◆ **Supplied text**
"""

Studio album by Gogol Bordello
- Released: July 10, 2007
- Genre: Folk punk, Punk rock, Gypsy punk, Dub music
- Length: 62:44
- Label: SideOneDummy
- Producer: Victor Van Vugt, Gogol Bordello

Gogol Bordello chronology
| Gypsy Punks Underdog World Strike (2005) | Super Taranta! (2007) | Trans-Continental Hustle (2010) |

= Super Taranta! =

Super Taranta! is the fourth album by Gypsy punk band Gogol Bordello. It was released on July 10, 2007 by SideOneDummy Records, produced by the band and Victor Van Vugt. The album charted in several countries, including reaching #67 in the UK and #115 on the US Billboard 200. "Wonderlust King" was released as the album's only single, in August 2007.

Professional ratings
Aggregate scores
| Source | Rating |
| Metacritic | 80/100 link |
Review scores
| Source | Rating |
| AllMusic | link |
| Pitchfork | 5.2/10 link |
| Q | Star |
| Robert Christgau | A+ link |
| Rolling Stone | link |

== Reception ==
The album was ranked #14 on Rolling Stones list of the Top 50 Albums of 2007, and the track "Ultimate" was #82 on the magazine's list of the 100 Best Songs of 2007.

Super Taranta! has a score of 80/100 on the review aggregator Metacritic, indicating "generally favorable reviews". Music critic Robert Christgau gave the album an A+ rating, calling Gogol Bordello "the world's most visionary band".

"""

◆ **Excerpted data**
"""

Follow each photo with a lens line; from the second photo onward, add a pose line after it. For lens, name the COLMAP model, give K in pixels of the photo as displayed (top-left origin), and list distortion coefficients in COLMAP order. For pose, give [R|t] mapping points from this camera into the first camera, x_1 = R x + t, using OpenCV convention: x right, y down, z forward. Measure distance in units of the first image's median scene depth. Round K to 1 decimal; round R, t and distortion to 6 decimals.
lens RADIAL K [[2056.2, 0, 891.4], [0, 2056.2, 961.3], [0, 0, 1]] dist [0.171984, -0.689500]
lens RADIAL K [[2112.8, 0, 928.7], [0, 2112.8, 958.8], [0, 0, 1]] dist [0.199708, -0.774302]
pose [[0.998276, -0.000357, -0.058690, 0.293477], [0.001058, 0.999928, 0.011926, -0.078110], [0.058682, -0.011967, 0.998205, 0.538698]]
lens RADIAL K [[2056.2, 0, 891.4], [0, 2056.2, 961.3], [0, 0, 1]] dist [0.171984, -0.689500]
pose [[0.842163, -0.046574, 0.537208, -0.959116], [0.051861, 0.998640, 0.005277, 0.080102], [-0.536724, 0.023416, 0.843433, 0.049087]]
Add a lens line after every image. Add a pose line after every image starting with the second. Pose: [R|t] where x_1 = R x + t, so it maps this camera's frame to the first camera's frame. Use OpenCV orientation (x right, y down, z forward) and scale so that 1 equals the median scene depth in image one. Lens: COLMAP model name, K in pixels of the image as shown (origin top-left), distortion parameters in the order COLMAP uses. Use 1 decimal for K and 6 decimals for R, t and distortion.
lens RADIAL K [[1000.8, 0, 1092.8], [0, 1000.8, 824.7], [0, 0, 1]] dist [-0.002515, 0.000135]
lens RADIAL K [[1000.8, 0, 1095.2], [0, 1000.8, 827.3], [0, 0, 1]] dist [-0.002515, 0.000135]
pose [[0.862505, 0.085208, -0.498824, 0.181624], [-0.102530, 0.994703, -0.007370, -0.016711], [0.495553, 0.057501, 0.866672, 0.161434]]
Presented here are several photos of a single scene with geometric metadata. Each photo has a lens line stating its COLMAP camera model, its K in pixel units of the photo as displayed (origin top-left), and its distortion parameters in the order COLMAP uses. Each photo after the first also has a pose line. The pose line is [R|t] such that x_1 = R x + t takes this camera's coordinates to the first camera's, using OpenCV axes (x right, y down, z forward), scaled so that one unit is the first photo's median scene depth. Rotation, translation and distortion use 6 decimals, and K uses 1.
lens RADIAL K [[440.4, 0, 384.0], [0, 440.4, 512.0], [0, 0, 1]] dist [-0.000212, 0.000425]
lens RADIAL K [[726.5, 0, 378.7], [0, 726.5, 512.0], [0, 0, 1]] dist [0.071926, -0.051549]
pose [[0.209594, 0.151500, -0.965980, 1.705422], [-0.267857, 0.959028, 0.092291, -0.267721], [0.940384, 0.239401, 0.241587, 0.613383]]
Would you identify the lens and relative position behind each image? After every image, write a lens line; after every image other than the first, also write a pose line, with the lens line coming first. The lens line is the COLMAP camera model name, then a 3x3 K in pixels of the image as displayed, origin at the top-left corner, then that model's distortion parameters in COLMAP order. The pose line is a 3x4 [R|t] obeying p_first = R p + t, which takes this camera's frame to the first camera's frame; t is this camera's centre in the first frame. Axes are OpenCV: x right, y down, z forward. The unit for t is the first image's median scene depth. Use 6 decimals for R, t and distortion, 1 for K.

"""

◆ **Complete the following**
1. Decide whether each statement agrees with the Super Taranta! article: (a) the album reached #67 in the UK; (b) "Ultimate" was #14 on Rolling Stone's list of the 100 Best Songs of 2007; (c) the album had only one single. Answer yes or no for each, quoting the deciding words of the article.
2. Carry on the Super Taranta! article from its last sentence, keeping its encyclopedic style.

◆ **Task results**
1.
(a) Yes: "including reaching #67 in the UK"
(b) No: "the track "Ultimate" was #82 on the magazine's list of the 100 Best Songs of 2007"
(c) Yes: ""Wonderlust King" was released as the album's only single"

2.
== Track listing ==

| No. | Title | Length |
|---|---|---|
| 1. | "Ultimate" | 3:29 |
| 2. | "Wonderlust King" | 3:58 |
| 3. | "Zina-Marina" | 4:19 |
| 4. | "Supertheory of Supereverything" | 2:56 |
| 5. | "Harem in Tuscany (Taranta)" | 3:33 |
| 6. | "Dub the Frequencies of Love" | 6:15 |
| 7. | "My Strange Uncles from Abroad" | 5:19 |
| 8. | "Tribal Connection" | 5:05 |
| 9. | "Forces of Victory" | 5:23 |
| 10. | "Alcohol" | 4:54 |
| 11. | "Suddenly... (I Miss Carpaty)" | 5:36 |
| 12. | "Your Country" | 4:15 |
| 13. | "American Wedding" | 3:38 |
| 14. | "Super Taranta!" | 6:44 |

iTunes Bonus Track
| No. | Title | Length |
|---|---|---|
| 15. | "Masha" | 2:56 |

== Production ==
- Produced by Victor Van Vugt and Gogol Bordello
- Recorded by Victor Van Vugt at Long View Farm Studios, March '07
- Additional recordings done at Grace Studios, NY and Integrated Studios, NY, March/April '07
- Assistant Engineers: Josh Sadlier-Brown, Integrated Studios and Ian Neil, Long View Farm Recording Studios
- Mixed by Victor Van Vugt and Eugene Hütz at Grace Studios, NY
- Mastered by Emily Lazar at The Lodge
- Design by Cindy Heller
- Photos by Bela Borsodi, Keetja Allard, Danny North, Liubov Kulkova, Herman Dahlgren, Thomas Gobena, and Eric James Crawford

== Personnel ==
The Band
- Eugene Hütz – vocals, acoustic guitar, percussion, fire buckets
- Eliot Ferguson – drums, backing vocals
- Thomas "Tommy T" Gobena – bass, backing vocals
- Oren Kaplan – guitar, backing vocals
- Sergey Ryabtsev – violin, backing vocals
- Yuri Lemeshev – accordion, backing vocals
- Pasha – accordion, backing vocals
- Pamela Jintana Racine – percussion, backing vocals
- Elizabeth Sun – percussion, backing vocals
Guests
- Pedro Erazo – additional vocals on "Forces of Victory"
- Piroshka Rac – additional vocals on "Suddenly... (I Miss Carpaty)"
- Slavic Soul Party – brass on "Zina-Marina" and "American Wedding"
  - Ben Holmes – truba
  - John Carlson – truba
  - Jacob Garchik – baritone truba
  - Curtis Hasselbring – trombone
  - Matt Moran – bubanj

==Charts==

| Chart | Peak position |
|---|---|
| Finnish Albums (Suomen virallinen lista) | 38 |
| Dutch Albums (Album Top 100) | 99 |
| Italian Albums (FIMI) | 67 |
| Norwegian Albums (VG-lista) | 26 |
| Swedish Albums (Sverigetopplistan) | 52 |
| Scottish Albums (OCC) | 78 |
| UK Albums (OCC) | 67 |
| UK Album Downloads (OCC) | 36 |
| UK Independent Albums (OCC) | 3 |
| US Billboard 200 | 115 |

==In popular culture==

"American Wedding" is heard at the end of the Fargo episode "The Principle of Restricted Choice".

The song "Wonderlust King" is played in a sequence from animated superhero TV series Creature Commandos detailing the origins of character Doctor Phosphorus.